Empati, eğitilebilen bir duygudur. Fakat bu eğitimden önce, ruhun insancıl duyguları benimsemesi gerekir. Bilinçli insan, karşısındakinin gerçek yaklaşımı fark edebildiğinden, sahte hislerle kalıcı sonuç elde edilemeyecektir.

Emre Türker

Picture: deviantart

4 yorum:

  1. Empati yapabilen insanlar karşısındakini anlayabilmek için 2 kere düşünür,sizin de dediğiniz gibi insancıldır. Kırıcı bir insanın empati yapabilmesi imkansızdır zaten. Sempatiklerse insana destek ve neşe verirler. Bence her iki özellikte içimizde varolmalı.

    YanıtlaSil
  2. Empati kısaca "ben onun yerinde olsam.." diyebilmektir sanırım. İnsanlığın keşfettiği en değerli şeylerden biri. Savaş ve Barış'ta bir de Orhan Pamuk'un bir kitabında geçiyor, "Anlamak, affetmektir". Belki bu söz empatinin tam ortasında değil ama kesişiyor bence. Herkesin karşısındakini anlaması dileğiyle...

    YanıtlaSil
  3. Bir de su var ki empatiyle sempati birlikte varolmak zorunda asla degildir. Sempatik buldugunuz kendinizi yakin hissettiginiz olumlu hisler duydugunuz birine karsi empatik olmak bu anlamda daha kolay olabilir. Ancak asil onemli olan herhangi bir duygudasliginin sempatinin olmadigi, hatta belki negatif duygularinin da oldugu birine karsi da empatik olabilmektir.

    YanıtlaSil
  4. küfkedisi… Doğru. Şirin gülümseyişler ve karşılıklı anlayış, insan olmaktan gelir. İkisi de önemlidir.
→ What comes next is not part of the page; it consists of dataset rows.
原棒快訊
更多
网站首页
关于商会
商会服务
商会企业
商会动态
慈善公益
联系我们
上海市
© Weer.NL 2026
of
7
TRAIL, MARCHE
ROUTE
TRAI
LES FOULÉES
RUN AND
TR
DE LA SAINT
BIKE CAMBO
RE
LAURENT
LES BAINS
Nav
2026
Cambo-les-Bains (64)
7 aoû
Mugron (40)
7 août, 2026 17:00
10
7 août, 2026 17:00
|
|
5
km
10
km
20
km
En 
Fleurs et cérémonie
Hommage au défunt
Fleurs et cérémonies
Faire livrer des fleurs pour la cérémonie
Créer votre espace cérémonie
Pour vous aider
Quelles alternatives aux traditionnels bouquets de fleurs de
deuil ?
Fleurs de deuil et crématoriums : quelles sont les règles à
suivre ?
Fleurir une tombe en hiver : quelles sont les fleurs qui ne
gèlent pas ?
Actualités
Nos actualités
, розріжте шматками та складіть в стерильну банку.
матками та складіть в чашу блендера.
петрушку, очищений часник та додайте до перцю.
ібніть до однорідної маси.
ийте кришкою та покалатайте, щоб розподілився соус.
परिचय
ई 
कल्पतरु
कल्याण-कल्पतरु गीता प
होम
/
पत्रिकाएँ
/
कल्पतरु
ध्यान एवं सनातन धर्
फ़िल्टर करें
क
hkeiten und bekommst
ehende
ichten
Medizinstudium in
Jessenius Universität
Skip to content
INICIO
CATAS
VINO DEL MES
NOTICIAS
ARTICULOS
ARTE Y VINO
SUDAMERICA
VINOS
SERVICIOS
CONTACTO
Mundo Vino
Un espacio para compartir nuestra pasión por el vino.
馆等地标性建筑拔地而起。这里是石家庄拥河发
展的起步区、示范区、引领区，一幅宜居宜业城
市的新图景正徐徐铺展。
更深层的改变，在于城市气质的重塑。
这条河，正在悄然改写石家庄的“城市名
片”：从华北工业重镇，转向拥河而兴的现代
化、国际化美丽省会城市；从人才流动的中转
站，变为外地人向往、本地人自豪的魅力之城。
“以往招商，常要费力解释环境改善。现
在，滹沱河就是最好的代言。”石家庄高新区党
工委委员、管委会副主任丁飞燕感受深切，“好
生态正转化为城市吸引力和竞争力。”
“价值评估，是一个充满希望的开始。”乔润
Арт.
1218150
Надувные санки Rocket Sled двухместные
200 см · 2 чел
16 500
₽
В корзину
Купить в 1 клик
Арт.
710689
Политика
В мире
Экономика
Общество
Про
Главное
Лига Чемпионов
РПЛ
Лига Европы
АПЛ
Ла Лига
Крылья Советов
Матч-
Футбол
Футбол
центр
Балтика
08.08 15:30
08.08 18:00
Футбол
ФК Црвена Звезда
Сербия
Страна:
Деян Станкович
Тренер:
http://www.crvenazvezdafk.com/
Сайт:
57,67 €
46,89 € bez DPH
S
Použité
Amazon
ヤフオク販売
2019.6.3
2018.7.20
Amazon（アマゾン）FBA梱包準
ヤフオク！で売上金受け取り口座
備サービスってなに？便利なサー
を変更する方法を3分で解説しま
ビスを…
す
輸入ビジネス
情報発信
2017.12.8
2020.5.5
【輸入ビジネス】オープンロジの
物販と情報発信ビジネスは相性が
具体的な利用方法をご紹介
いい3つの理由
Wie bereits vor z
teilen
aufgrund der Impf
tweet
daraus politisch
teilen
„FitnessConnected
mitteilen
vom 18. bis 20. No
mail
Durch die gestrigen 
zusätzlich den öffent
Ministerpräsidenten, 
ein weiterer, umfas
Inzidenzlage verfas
    mustafa tr… Karşımızdakini anlayamadığımız o kadar şey var ki! Daha önce müşteri hizmetlerinde çalışan birinden bahsetmiştim. Yolüstü sohbetlerden birinde, müşterilerden şikayet eden arkadaşım, self-servis yapan elemanlara ne kadar yavaş oldukları konusunda bağırıp çağırıyordu. Karşındakini anlayabilmek için, önce insan olma gereği buradan geliyor.

    Eliza Doolittle… Derin anlamlarda çok farklılıklar yattığı bir gerçek. Empatiklik, bir çeşit iyi bir oyuncunun rol yeteneği denebilir. Yani onu anlamak için aynı veya anlaşılır kalıba girebilmek, ama karakterini taşımamak gibi.